Suele trabajar con amáquina de escribir y después pasa sus escritos al computador: «Tengo a mis lectores de confianza que me dan sus críticas, pero corregir es algo que hago yo solo; es un trabajo espiritual, si no, sería como que alguien te ayude a rezar… Tardo un año o menos en escribir un libro y dos años en dárselo a la editorial, por eso no publico tan seguido. Tampoco me interesa». Hoy está concentrado en una novela que es la continuación del relato «El ángel del bar», en el que «los protagonistas que se encuentran en el primer libro crecen y tienen prostíbulos, mujeres enormes: es todo el delirio de la búsqueda de un ángel, que creen que realmente existe. Una novela mística-urbana, no sé, una cosa bastante rara», adelanta. «Tengo como veinte cuentos juveniles ya terminados, también una novela sobre lo que me pasó en Berlín con unos neonazis, que es medio satírica, no sé si la termine, y otro libro que se llama El evangelio según los otros, pero no sé qué voy a publicar. Es – cribo un montón, pero retengo mucho.»

Paralelamente, tiene un trío de «rock proletario» llamado Analfabetos, y otro trío, Los Percantos Rodados, donde canta tangos «que no ofendan a la mujer», como hacía su abuelo materno, un anarquista. Dice que se siente más músico que escritor, «porque cantar es algo que me da libertad, algo que no me aliena, algo que me hace muy bien. Escribir es mi plan B. Tengo una relación rara con la escritura. De los Ramos, toda mi familia canta. Mi mamá canta desde que se levanta. Siempre escuché cantar y siempre canté: en la cocina, en el baño, haciendo cosas… Un hijo mío es muy buen pianista. El otro estudia filosofía, pero también es músico. En mi casa hay instrumentos y reuniones de músicos, que son mucho más divertidas que las reuniones de escritores. Así que nació conmigo esto de la música».
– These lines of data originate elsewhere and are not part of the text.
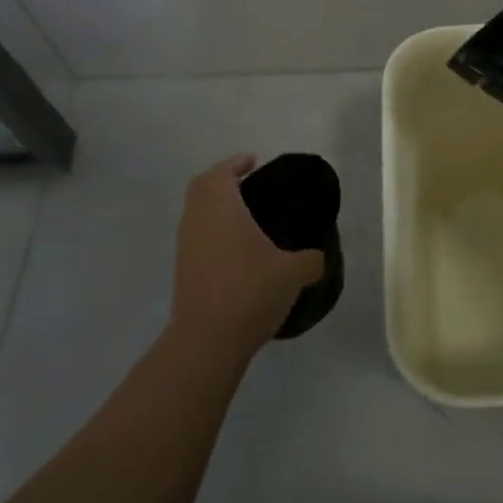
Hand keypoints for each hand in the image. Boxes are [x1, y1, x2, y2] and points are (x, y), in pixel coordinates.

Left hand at [169, 156, 325, 355]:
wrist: (207, 341)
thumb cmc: (250, 291)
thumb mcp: (293, 273)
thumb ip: (311, 259)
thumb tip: (319, 257)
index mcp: (220, 207)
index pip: (221, 172)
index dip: (236, 163)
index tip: (253, 160)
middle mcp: (197, 220)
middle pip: (202, 187)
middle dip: (222, 180)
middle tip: (248, 182)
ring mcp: (186, 247)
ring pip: (196, 213)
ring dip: (216, 206)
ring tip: (245, 215)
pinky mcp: (183, 271)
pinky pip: (197, 235)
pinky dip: (212, 229)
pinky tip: (236, 247)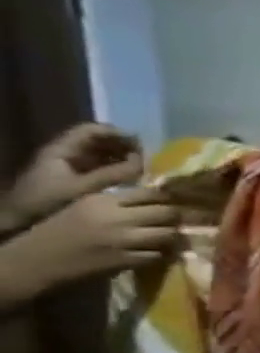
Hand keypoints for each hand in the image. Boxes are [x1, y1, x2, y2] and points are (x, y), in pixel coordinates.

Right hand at [0, 189, 178, 304]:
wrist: (36, 259)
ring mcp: (122, 240)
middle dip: (176, 217)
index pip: (151, 193)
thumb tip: (160, 197)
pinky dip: (162, 254)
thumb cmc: (62, 230)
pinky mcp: (125, 259)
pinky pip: (159, 254)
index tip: (174, 202)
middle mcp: (116, 218)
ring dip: (171, 236)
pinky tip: (156, 252)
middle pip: (167, 212)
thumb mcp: (87, 206)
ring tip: (167, 237)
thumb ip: (120, 201)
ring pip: (168, 234)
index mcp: (103, 201)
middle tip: (175, 221)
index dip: (168, 198)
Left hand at [3, 123, 142, 232]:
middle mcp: (66, 154)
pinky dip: (120, 169)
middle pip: (100, 140)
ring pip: (104, 154)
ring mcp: (71, 166)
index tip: (143, 146)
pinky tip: (134, 179)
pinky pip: (103, 167)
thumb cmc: (45, 202)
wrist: (16, 222)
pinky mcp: (77, 178)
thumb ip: (114, 174)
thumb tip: (145, 161)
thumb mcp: (82, 188)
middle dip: (126, 147)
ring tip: (146, 170)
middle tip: (150, 160)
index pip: (92, 130)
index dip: (118, 133)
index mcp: (61, 150)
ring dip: (126, 159)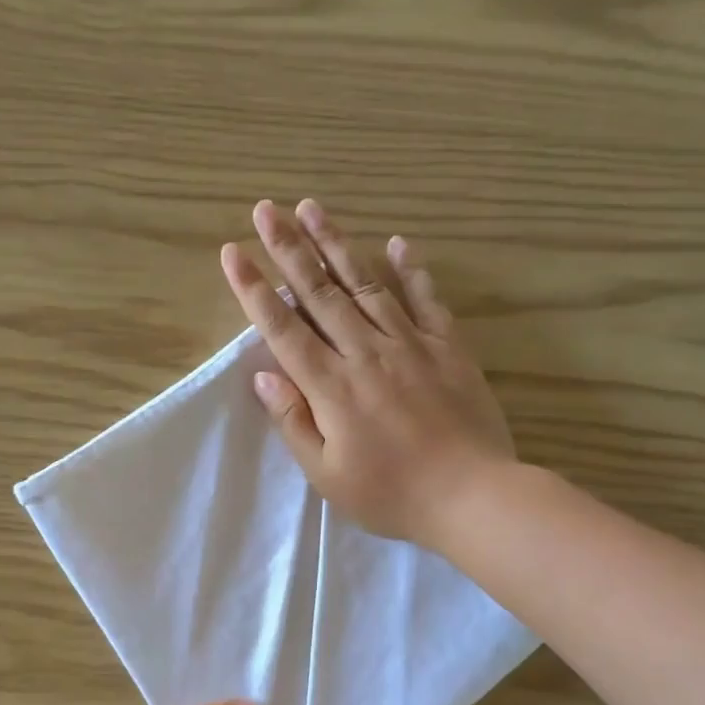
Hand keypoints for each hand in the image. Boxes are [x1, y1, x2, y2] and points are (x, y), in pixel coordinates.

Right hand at [219, 198, 515, 546]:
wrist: (472, 496)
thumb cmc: (391, 495)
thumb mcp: (327, 474)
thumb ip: (294, 421)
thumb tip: (264, 374)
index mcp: (331, 387)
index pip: (283, 328)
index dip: (254, 289)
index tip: (233, 252)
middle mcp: (366, 353)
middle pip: (320, 292)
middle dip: (288, 248)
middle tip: (266, 209)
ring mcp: (410, 344)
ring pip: (367, 283)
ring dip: (336, 244)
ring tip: (312, 208)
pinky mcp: (448, 347)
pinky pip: (426, 299)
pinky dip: (411, 269)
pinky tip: (396, 242)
Su abuelo, igualmente, le traspasó el amor por los libros y por los títulos largos, de cinco palabras, que llevan casi todos sus libros. Fundó una biblioteca llamada Veladas de Estudio después del Trabajo, en que alguna vez se refugió el gran folclorista Atahualpa Yupanqui. Pero fue gracias a un cura al que ayudaba cuando era monaguillo que descubrió las páginas que sembrarían en él la semilla de la escritura. «Yo le ayudaba en el Sagrario; le limpiaba la casa. Un día me dijo que podía leer todo de una biblioteca y nada de la otra, que era una biblioteca laica», relata Pablo.
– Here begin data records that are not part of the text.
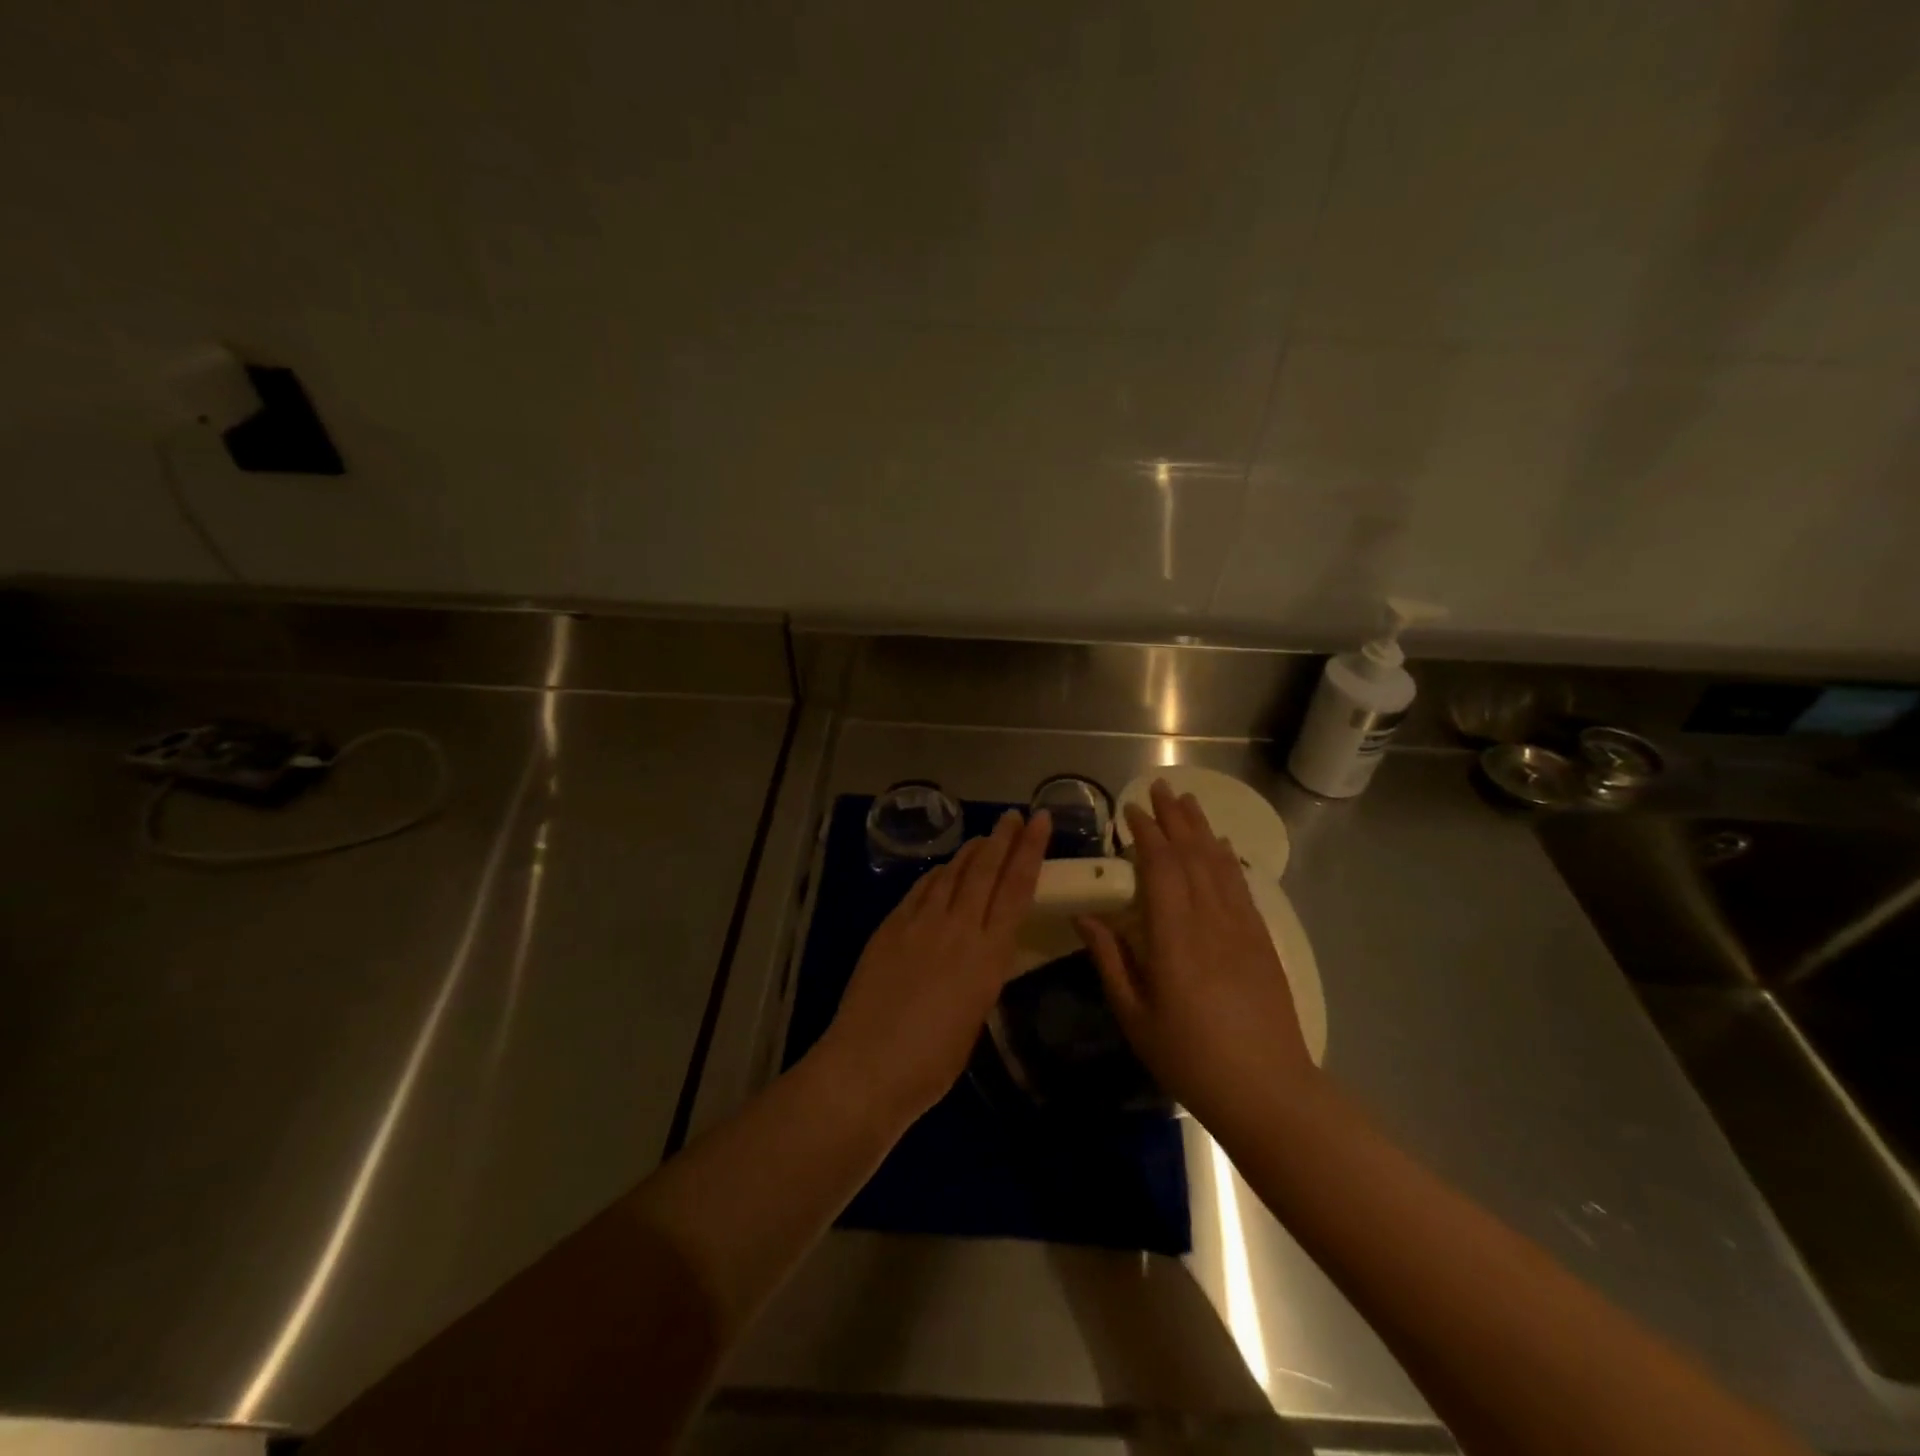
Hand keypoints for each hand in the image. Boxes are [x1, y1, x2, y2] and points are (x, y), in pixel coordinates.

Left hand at [819, 808, 1050, 1123]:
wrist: (869, 1065)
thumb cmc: (932, 1062)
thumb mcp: (975, 1015)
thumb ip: (981, 973)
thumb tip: (979, 951)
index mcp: (989, 954)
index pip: (1017, 888)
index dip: (1030, 850)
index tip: (1040, 820)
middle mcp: (958, 927)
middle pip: (985, 870)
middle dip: (1003, 838)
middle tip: (1014, 815)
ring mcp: (920, 923)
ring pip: (951, 873)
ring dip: (970, 852)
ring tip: (983, 838)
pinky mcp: (890, 926)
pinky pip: (920, 889)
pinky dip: (936, 874)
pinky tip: (941, 869)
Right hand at [1077, 781, 1314, 1132]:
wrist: (1268, 1090)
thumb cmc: (1190, 1057)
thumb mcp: (1135, 1016)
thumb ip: (1110, 960)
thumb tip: (1085, 917)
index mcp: (1173, 937)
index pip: (1159, 867)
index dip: (1145, 833)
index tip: (1129, 810)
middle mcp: (1209, 920)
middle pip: (1191, 854)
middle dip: (1173, 818)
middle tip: (1158, 787)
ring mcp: (1240, 927)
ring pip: (1218, 864)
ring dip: (1201, 828)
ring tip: (1187, 800)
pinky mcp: (1261, 940)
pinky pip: (1241, 886)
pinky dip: (1228, 860)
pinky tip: (1221, 846)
«Ahí yo me dispuse a leer unos setenta, ochenta libros, en orden: el primero fue La isla del tesoro; el segundo, Bajo el volcán. Me partió la cabeza, porque hasta la página cien no entendía nada, hasta que, en un momento, entendí. Me acuerdo que pensé: “Esto es lo más maravilloso que se puede hacer en la vida, esto voy a hacer yo”».